Première
par Thierry Chèze
Comment va la Tunisie, treize ans après le fol espoir de liberté que laissait entrevoir le Printemps Arabe dont il fut le premier épicentre, en 2010, provoquant le départ par la rue de Ben Ali après 23 ans de règne ? Pas au mieux si l’on en croit les cinéastes qui, à intervalles réguliers depuis quelques mois, scrutent l’état de leur pays entre dépit et rage. Après Lofty Nathan (Harka) et Youssef Chebbi (Ashkal), c’est au tour de Mehdi Hmili de témoigner, caméra au poing, au fil d’une fiction largement inspirée par sa propre existence. Un thriller social centré sur une femme seule contre tous. Une ouvrière qui, en allant voir un homme d’affaires pour aider son fils, footballeur doué, à intégrer le club local, va se retrouver prisonnière d’une spirale infernale, quand elle se fait surprendre par la police alors que l’homme en question tente d’abuser elle.

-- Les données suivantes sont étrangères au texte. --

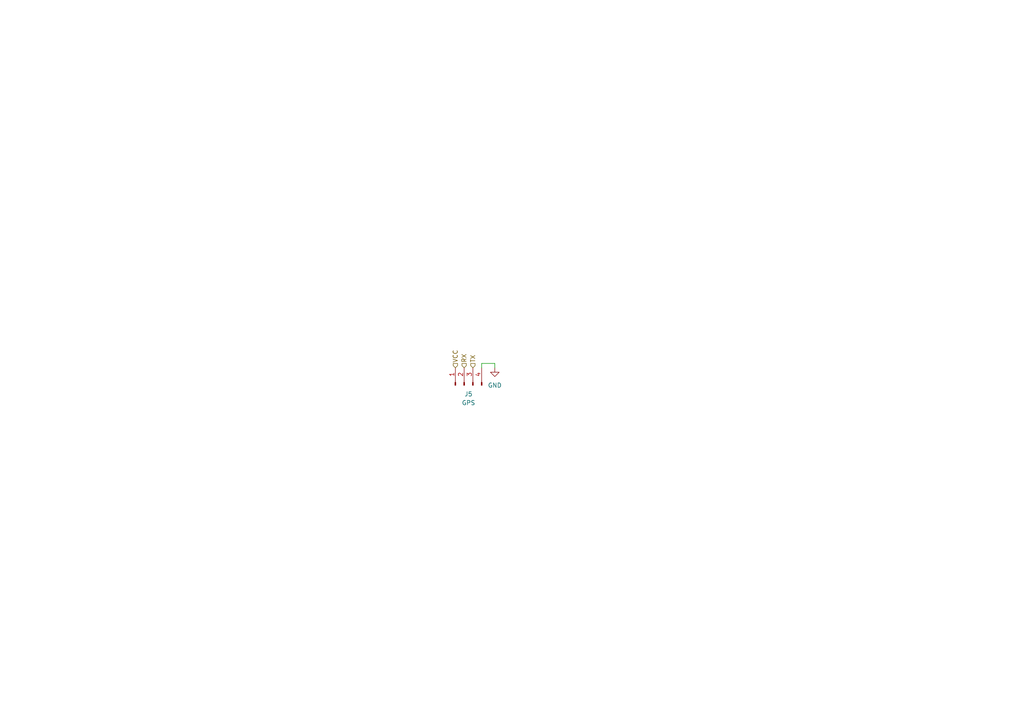
<source format=kicad_sch>
(kicad_sch
	(version 20250114)
	(generator "eeschema")
	(generator_version "9.0")
	(uuid "c7349d27-2861-4473-95f2-90c30085d618")
	(paper "A4")
	
	(wire
		(pts
			(xy 139.7 105.41) (xy 139.7 106.68)
		)
		(stroke
			(width 0)
			(type default)
		)
		(uuid "78359d1d-d574-442d-8fd1-a7e36f633cd2")
	)
	(wire
		(pts
			(xy 143.51 106.68) (xy 143.51 105.41)
		)
		(stroke
			(width 0)
			(type default)
		)
		(uuid "b51f014f-771d-43c7-80ad-2fadc9081919")
	)
	(wire
		(pts
			(xy 143.51 105.41) (xy 139.7 105.41)
		)
		(stroke
			(width 0)
			(type default)
		)
		(uuid "df52cb54-2de4-488c-b040-50e072852316")
	)
	(hierarchical_label "RX"
		(shape input)
		(at 134.62 106.68 90)
		(effects
			(font
				(size 1.27 1.27)
			)
			(justify left)
		)
		(uuid "38899f2b-7896-460c-a03e-78b01378cdf9")
	)
	(hierarchical_label "VCC"
		(shape input)
		(at 132.08 106.68 90)
		(effects
			(font
				(size 1.27 1.27)
			)
			(justify left)
		)
		(uuid "56f6e4c4-04e1-4349-921b-db45afde2b8e")
	)
	(hierarchical_label "TX"
		(shape input)
		(at 137.16 106.68 90)
		(effects
			(font
				(size 1.27 1.27)
			)
			(justify left)
		)
		(uuid "a275953b-b922-47ac-9ed4-c3d8aea326f5")
	)
	(symbol
		(lib_id "power:GND")
		(at 143.51 106.68 0)
		(unit 1)
		(exclude_from_sim no)
		(in_bom yes)
		(on_board yes)
		(dnp no)
		(fields_autoplaced yes)
		(uuid "390f4093-6504-47d7-9e91-0b2aacba430b")
		(property "Reference" "#PWR02"
			(at 143.51 113.03 0)
			(effects
				(font
					(size 1.27 1.27)
				)
				(hide yes)
			)
		)
		(property "Value" "GND"
			(at 143.51 111.76 0)
			(effects
				(font
					(size 1.27 1.27)
				)
			)
		)
		(property "Footprint" ""
			(at 143.51 106.68 0)
			(effects
				(font
					(size 1.27 1.27)
				)
				(hide yes)
			)
		)
		(property "Datasheet" ""
			(at 143.51 106.68 0)
			(effects
				(font
					(size 1.27 1.27)
				)
				(hide yes)
			)
		)
		(property "Description" "Power symbol creates a global label with name \"GND\" , ground"
			(at 143.51 106.68 0)
			(effects
				(font
					(size 1.27 1.27)
				)
				(hide yes)
			)
		)
		(pin "1"
			(uuid "c279b654-3749-4cb7-999e-4595060fdcbb")
		)
		(instances
			(project "Mainboard"
				(path "/2e068214-66f3-41bd-beea-f3af3145335c/870c4703-c4cd-4d8b-9509-4e4f0c7e7c0f"
					(reference "#PWR010")
					(unit 1)
				)
				(path "/2e068214-66f3-41bd-beea-f3af3145335c/a232a830-9c14-48b1-81a5-d9272c439a92"
					(reference "#PWR02")
					(unit 1)
				)
			)
		)
	)
	(symbol
		(lib_id "Connector:Conn_01x04_Pin")
		(at 134.62 111.76 90)
		(unit 1)
		(exclude_from_sim no)
		(in_bom yes)
		(on_board yes)
		(dnp no)
		(fields_autoplaced yes)
		(uuid "b02e4d61-7431-4474-8fdf-7c649a29c1b5")
		(property "Reference" "J1"
			(at 135.89 114.3 90)
			(effects
				(font
					(size 1.27 1.27)
				)
			)
		)
		(property "Value" "GPS"
			(at 135.89 116.84 90)
			(effects
				(font
					(size 1.27 1.27)
				)
			)
		)
		(property "Footprint" "Connector_PinHeader_2.54mm:PinHeader_1x04_P2.54mm_Vertical"
			(at 134.62 111.76 0)
			(effects
				(font
					(size 1.27 1.27)
				)
				(hide yes)
			)
		)
		(property "Datasheet" "~"
			(at 134.62 111.76 0)
			(effects
				(font
					(size 1.27 1.27)
				)
				(hide yes)
			)
		)
		(property "Description" "Generic connector, single row, 01x04, script generated"
			(at 134.62 111.76 0)
			(effects
				(font
					(size 1.27 1.27)
				)
				(hide yes)
			)
		)
		(pin "3"
			(uuid "a5e33a43-77a3-4989-b3db-f6fc16181f6a")
		)
		(pin "1"
			(uuid "3820627a-8c68-4e2c-9a21-e478cfcceede")
		)
		(pin "4"
			(uuid "5a0c55db-f29a-4014-b444-c880509f7659")
		)
		(pin "2"
			(uuid "d726bf16-4e15-4248-97e9-d15c24f333f5")
		)
		(instances
			(project "Mainboard"
				(path "/2e068214-66f3-41bd-beea-f3af3145335c/870c4703-c4cd-4d8b-9509-4e4f0c7e7c0f"
					(reference "J5")
					(unit 1)
				)
				(path "/2e068214-66f3-41bd-beea-f3af3145335c/a232a830-9c14-48b1-81a5-d9272c439a92"
					(reference "J1")
					(unit 1)
				)
			)
		)
	)
)

</source>
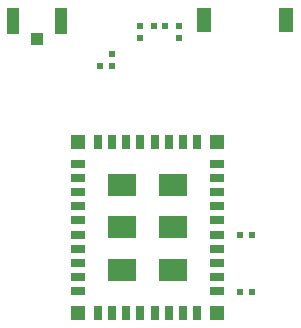
<source format=gtp>
%FSLAX25Y25*%
%MOIN*%
G70*
G01*
G75*
G04 Layer_Color=8421504*
%ADD10C,0.01969*%
%ADD11R,0.04134X0.08661*%
%ADD12R,0.03937X0.04134*%
%ADD13R,0.05118X0.08071*%
%ADD14R,0.04724X0.02756*%
%ADD15R,0.04724X0.04724*%
%ADD16R,0.02756X0.04724*%
%ADD17R,0.09449X0.07480*%
%ADD18R,0.02362X0.01969*%
%ADD19R,0.01969X0.02362*%
%ADD20C,0.01000*%
%ADD21C,0.02200*%
%ADD22R,0.07874X0.07874*%
%ADD23C,0.00394*%
D11*
X279331Y375394D02*
D03*
X295079D02*
D03*
D12*
X287205Y369390D02*
D03*
D13*
X370177Y375689D02*
D03*
X343012D02*
D03*
D14*
X301000Y327717D02*
D03*
Y322992D02*
D03*
Y318268D02*
D03*
Y313543D02*
D03*
Y308819D02*
D03*
Y304094D02*
D03*
Y299370D02*
D03*
Y294646D02*
D03*
Y289921D02*
D03*
Y285197D02*
D03*
X347063D02*
D03*
Y289921D02*
D03*
Y294646D02*
D03*
Y299370D02*
D03*
Y304095D02*
D03*
Y308819D02*
D03*
Y313543D02*
D03*
Y318268D02*
D03*
Y322992D02*
D03*
Y327717D02*
D03*
D15*
X301000Y277913D02*
D03*
X347063D02*
D03*
Y335000D02*
D03*
X301000D02*
D03*
D16*
X307496Y277913D02*
D03*
X312220D02*
D03*
X316945D02*
D03*
X321669D02*
D03*
X326394D02*
D03*
X331118D02*
D03*
X335843D02*
D03*
X340567D02*
D03*
X307496Y335000D02*
D03*
X312220D02*
D03*
X316945D02*
D03*
X321669D02*
D03*
X326394D02*
D03*
X331118D02*
D03*
X335843D02*
D03*
X340567D02*
D03*
D17*
X315567Y320630D02*
D03*
X332496D02*
D03*
Y306457D02*
D03*
X315567D02*
D03*
X332496Y292283D02*
D03*
X315567D02*
D03*
D18*
X321555Y373622D02*
D03*
Y369685D02*
D03*
X334449Y373622D02*
D03*
Y369685D02*
D03*
X312205Y364173D02*
D03*
Y360236D02*
D03*
D19*
X326083Y373622D02*
D03*
X330020D02*
D03*
X355020Y284941D02*
D03*
X358957D02*
D03*
X355020Y303937D02*
D03*
X358957D02*
D03*
X312205Y360236D02*
D03*
X308268D02*
D03*
M02*

</source>
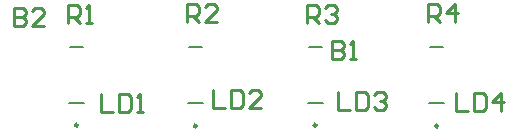
<source format=gto>
%FSLAX24Y24*%
%MOIN*%
G70*
G01*
G75*
G04 Layer_Color=65535*
%ADD10R,0.0551X0.0374*%
%ADD11R,0.0551X0.0354*%
%ADD12C,0.0197*%
%ADD13C,0.1063*%
%ADD14O,0.0787X0.0709*%
%ADD15C,0.0098*%
%ADD16C,0.0079*%
%ADD17C,0.0100*%
D15*
X40349Y14352D02*
G03*
X40349Y14352I-49J0D01*
G01*
X52349Y14328D02*
G03*
X52349Y14328I-49J0D01*
G01*
X48299Y14352D02*
G03*
X48299Y14352I-49J0D01*
G01*
X44299Y14328D02*
G03*
X44299Y14328I-49J0D01*
G01*
D16*
X52083Y16950D02*
X52517D01*
X48033D02*
X48467D01*
X44033D02*
X44467D01*
X40083D02*
X40517D01*
X40044Y15100D02*
X40556D01*
X52044Y15076D02*
X52556D01*
X47994Y15100D02*
X48506D01*
X43994Y15076D02*
X44506D01*
D17*
X38205Y18245D02*
Y17645D01*
X38505D01*
X38605Y17745D01*
Y17845D01*
X38505Y17945D01*
X38205D01*
X38505D01*
X38605Y18045D01*
Y18145D01*
X38505Y18245D01*
X38205D01*
X39205Y17645D02*
X38805D01*
X39205Y18045D01*
Y18145D01*
X39105Y18245D01*
X38905D01*
X38805Y18145D01*
X48800Y17150D02*
Y16550D01*
X49100D01*
X49200Y16650D01*
Y16750D01*
X49100Y16850D01*
X48800D01*
X49100D01*
X49200Y16950D01*
Y17050D01*
X49100Y17150D01*
X48800D01*
X49400Y16550D02*
X49600D01*
X49500D01*
Y17150D01*
X49400Y17050D01*
X41100Y15400D02*
Y14800D01*
X41500D01*
X41700Y15400D02*
Y14800D01*
X42000D01*
X42100Y14900D01*
Y15300D01*
X42000Y15400D01*
X41700D01*
X42300Y14800D02*
X42500D01*
X42400D01*
Y15400D01*
X42300Y15300D01*
X44850Y15526D02*
Y14926D01*
X45250D01*
X45450Y15526D02*
Y14926D01*
X45750D01*
X45850Y15026D01*
Y15426D01*
X45750Y15526D01*
X45450D01*
X46449Y14926D02*
X46050D01*
X46449Y15326D01*
Y15426D01*
X46350Y15526D01*
X46150D01*
X46050Y15426D01*
X49000Y15450D02*
Y14850D01*
X49400D01*
X49600Y15450D02*
Y14850D01*
X49900D01*
X50000Y14950D01*
Y15350D01*
X49900Y15450D01*
X49600D01*
X50200Y15350D02*
X50300Y15450D01*
X50500D01*
X50599Y15350D01*
Y15250D01*
X50500Y15150D01*
X50400D01*
X50500D01*
X50599Y15050D01*
Y14950D01*
X50500Y14850D01*
X50300D01*
X50200Y14950D01*
X52950Y15426D02*
Y14826D01*
X53350D01*
X53550Y15426D02*
Y14826D01*
X53850D01*
X53950Y14926D01*
Y15326D01*
X53850Y15426D01*
X53550D01*
X54450Y14826D02*
Y15426D01*
X54150Y15126D01*
X54549D01*
X40020Y17750D02*
Y18350D01*
X40320D01*
X40420Y18250D01*
Y18050D01*
X40320Y17950D01*
X40020D01*
X40220D02*
X40420Y17750D01*
X40620D02*
X40820D01*
X40720D01*
Y18350D01*
X40620Y18250D01*
X43970Y17780D02*
Y18380D01*
X44270D01*
X44370Y18280D01*
Y18080D01*
X44270Y17980D01*
X43970D01*
X44170D02*
X44370Y17780D01*
X44970D02*
X44570D01*
X44970Y18180D01*
Y18280D01*
X44870Y18380D01*
X44670D01*
X44570Y18280D01*
X47970Y17756D02*
Y18356D01*
X48270D01*
X48370Y18256D01*
Y18056D01*
X48270Y17956D01*
X47970D01*
X48170D02*
X48370Y17756D01*
X48570Y18256D02*
X48670Y18356D01*
X48870D01*
X48970Y18256D01*
Y18156D01*
X48870Y18056D01*
X48770D01*
X48870D01*
X48970Y17956D01*
Y17856D01*
X48870Y17756D01*
X48670D01*
X48570Y17856D01*
X52020Y17780D02*
Y18380D01*
X52320D01*
X52420Y18280D01*
Y18080D01*
X52320Y17980D01*
X52020D01*
X52220D02*
X52420Y17780D01*
X52920D02*
Y18380D01*
X52620Y18080D01*
X53020D01*
M02*

</source>
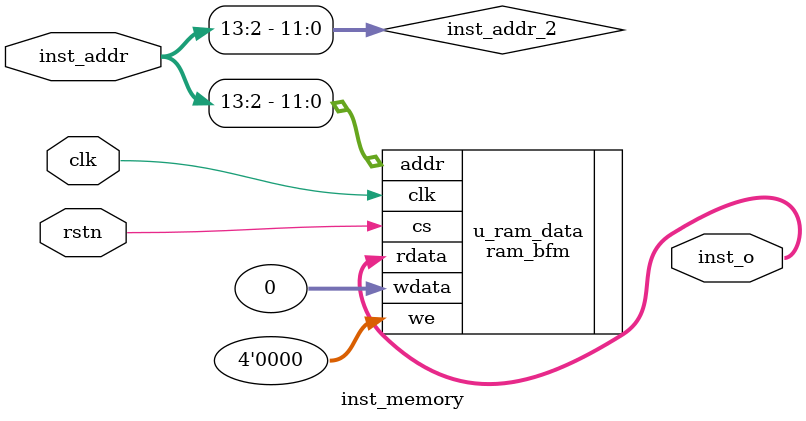
<source format=v>
`include "define.v"
module inst_memory #(
    parameter IROM_SPACE = 4096 
)(
    input  wire       clk,
    input  wire       rstn,
    input  wire[31:0] inst_addr,
    output wire[31:0] inst_o
);

localparam ADDR_WIDTH = $clog2(IROM_SPACE);
wire [ADDR_WIDTH -1 : 0] inst_addr_2;

assign inst_addr_2 = inst_addr[ADDR_WIDTH +2-1 : 2];

`ifdef FPGA_MODE
//Use the COE editer in BRAM Wizards of Vivado to initialize BRAM
//initial $readmemh ("E:/proj/AdamRiscv/rom/main_s_fpga.txt",inst_memory.u_ram_data.mem,0,4095);
INST_ROM u_ram_data (
  .clka         (clk        ),    // input wire clka
  .ena          (rstn       ),      // input wire ena
  .wea          (4'b0       ),      // input wire [3 : 0] wea
  .addra        (inst_addr_2),  // input wire [11 : 0] addra
  .dina         (32'b0      ),    // input wire [31 : 0] dina
  .douta        (inst_o     )  // output wire [31 : 0] douta
);

`elsif MC_MACRO
SRAM_4096_32 u_ram_data(
    .QA       ( inst_o          ),     //port-A data output
    .CLKA     ( clk             ),     //port-A clock
    .CENA     ( rstn             ),     //port-A chip enable
    .WENA     ( 4'b0            ),     //port-A write enable
    .AA       ( inst_addr_2     ),     //port-A address
    .DA       ( 32'b0           ),     //port-A data input

    .QB       (                 ),     //port-B data output
    .CLKB     ( 1'b0            ),     //port-B clock
    .CENB     ( 1'b0            ),     //port-B chip enable
    .WENB     ( 4'd0            ),     //port-B write enable
    .AB       ( 12'd0           ),     //port-B address
    .DB       (                 ),     //port-B data input
    
    .EMAA     (     ),     
    .EMAB     (     )
);



`else //REG_ARRAY

ram_bfm #(
        .DATA_WIDTH     ( 32            ),
        .DATA_SIZE      ( 8             ),
        .ADDR_WIDTH     ( ADDR_WIDTH    ),
        .RAM_DEPTH      ( IROM_SPACE    )
    )
    u_ram_data(
    //system signals
    .clk                        ( clk               ),
    //RAM Control signals
    .cs                         ( rstn              ), //Once the reset is canceled, the memory starts outputting instructions
    .we                         ( 4'b0              ),
    .addr                       ( inst_addr_2       ),
    .wdata                      ( 32'b0             ),
    .rdata                      ( inst_o            )
);

`endif

endmodule
</source>
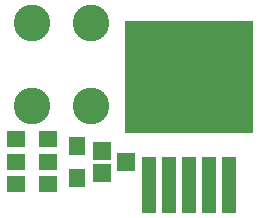
<source format=gbr>
G04 #@! TF.FileFunction,Soldermask,Top*
%FSLAX46Y46*%
G04 Gerber Fmt 4.6, Leading zero omitted, Abs format (unit mm)*
G04 Created by KiCad (PCBNEW 4.0.7-e2-6376~58~ubuntu16.04.1) date Tue Jan 16 19:55:07 2018*
%MOMM*%
%LPD*%
G01*
G04 APERTURE LIST*
%ADD10C,0.100000*%
%ADD11C,3.101600*%
%ADD12R,1.501600X1.501600*%
%ADD13R,1.601600X1.401600*%
%ADD14R,1.201600X4.701600*%
%ADD15R,10.901600X9.501600*%
%ADD16R,1.401600X1.601600*%
G04 APERTURE END LIST*
D10*
D11*
X3215000Y16200000D03*
X8215000Y16200000D03*
X8215000Y9200000D03*
X3215000Y9200000D03*
D12*
X9160000Y5395000D03*
X9160000Y3495000D03*
X11160000Y4445000D03*
D13*
X4525000Y4445000D03*
X1825000Y4445000D03*
X4525000Y2540000D03*
X1825000Y2540000D03*
D14*
X13110000Y2480000D03*
X14810000Y2480000D03*
X16510000Y2480000D03*
X18210000Y2480000D03*
X19910000Y2480000D03*
D15*
X16510000Y11630000D03*
D13*
X4525000Y6350000D03*
X1825000Y6350000D03*
D16*
X6985000Y3095000D03*
X6985000Y5795000D03*
M02*

</source>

Et dans ce pays où toute femme mariée surprise en compagnie d’un homme dans un espace clos encourt 5 ans de prison, elle va être mise derrière les barreaux avant de se lancer, quand elle en sort, à la recherche de son fils, pris au fil de ces années dans les filets des nuits underground de Tunis où les prédateurs rôdent. C’est une Tunisie loin des images d’Epinal que nous montrent cee deux heures intenses où confrontée à une société patriarcale, machiste, totalement corrompue et soumise à la Loi du plus fort, cette mère- courage va devoir elle- même faire des choix moraux impossibles, donnant du relief et de l’âpreté à un film maniant l’ambiguïté comme une arme de précision.